After the end of the fight, the fight is given a rating on a three star grade based on how quickly you won the match, and how much damage you took. Unfortunately, aside from unlocking advanced difficulties, star ratings don’t really do anything.
As with Marvel Puzzle Quest, there are possible item draws you can get at the end of the bout by matching Item Chests. For each bout there are three item thresholds you can meet – 3, 6, and 13. Hitting each threshold gets you a draw from a better pool. Depending on how many health segments you have at the end of the match certain stones will be randomly converted to item chests, which can increase the amount of item chests you match. However, unlike in Marvel Puzzle Quest, getting a draw from a particular pool does not eliminate that item from that pool. Additionally, because the conversion of stones to chests is at random, you can still do incredibly well in a match, and not get any further chests. This is incredibly frustrating, particularly since sometimes getting just one move at the end of the bout could net you a bunch of chests, taking a bout from no draws to two or three.
Additionally, the rate of gain of new Superstars for your roster is rather slow. Some events will give superstars as rewards, but the cases (blind boxes are done as Money-In-The-Bank style suitcases) that provide Superstars are generally limited to the higher tier cases, which normally cost Bucks (cash-shop currency), or Superstar Tokens (which are awarded through PVE events). Also, in bouts, if you are pinned or submit, you continue at full health (while your opponent retains however much health they had before) with the cost of just a few Bucks. Often, this means that you are in a position where you can easily turn a match from a defeat into a three-star match instantly. This also creates the situation where the game can literally become pay-to-win, at least in PVE. I have not, as of this writing, played enough PVP to make a reasonable judgement over how that works.

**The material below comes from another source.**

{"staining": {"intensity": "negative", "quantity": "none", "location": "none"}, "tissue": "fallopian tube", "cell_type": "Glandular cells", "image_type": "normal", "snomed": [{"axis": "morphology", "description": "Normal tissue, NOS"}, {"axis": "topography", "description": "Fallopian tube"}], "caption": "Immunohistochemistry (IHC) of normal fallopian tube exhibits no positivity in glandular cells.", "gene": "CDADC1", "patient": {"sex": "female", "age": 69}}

You level up your characters through three different routes. You spend Coins to level up your characters, boosting their stats. You level up their moves by spending “posters” for move classes (technical, aerial, powerhouse, and so on, all mapped to the different types of character and gem colors) along with duplicate versions of the character. When a character reaches the cap for their character rank (one star bronze, one star silver, and so on up), you can spend a selection of item types (connected to the character type) to rank the character up. This ups the level cap by 10, and usually the maneuver level cap by one. You then start the cycle over.
Visually, what the game has going for it are 3D animated versions of your wrestlers who will duke it out as you go through the course of a bout. The more damage you do with a match or a combination of matches, the more impressive the attack animation is. Special moves and Finishers have a specific animation attached to them, and performing a successful pinning attack on an opponent who has no HP will move directly into the animation for a character’s finisher.
WWE Superstars could be really good, with some refinement. Letting the player move one gem at the end of a bout in order to potentially match some item boxes would help mitigate some of the grinding. As an alternative, tying the item thresholds you get to the number of stars in your match would have a similar effect.
Further, the game does not give Cases or Superstar Tokens as PVP event rewards, only upgrade Items. While this is still useful, it makes taking part in PVP less valuable as a way to increase your pool of wrestlers you have to play with – meaning that if you want to get more wrestlers, you have to spend Bucks – one way or another.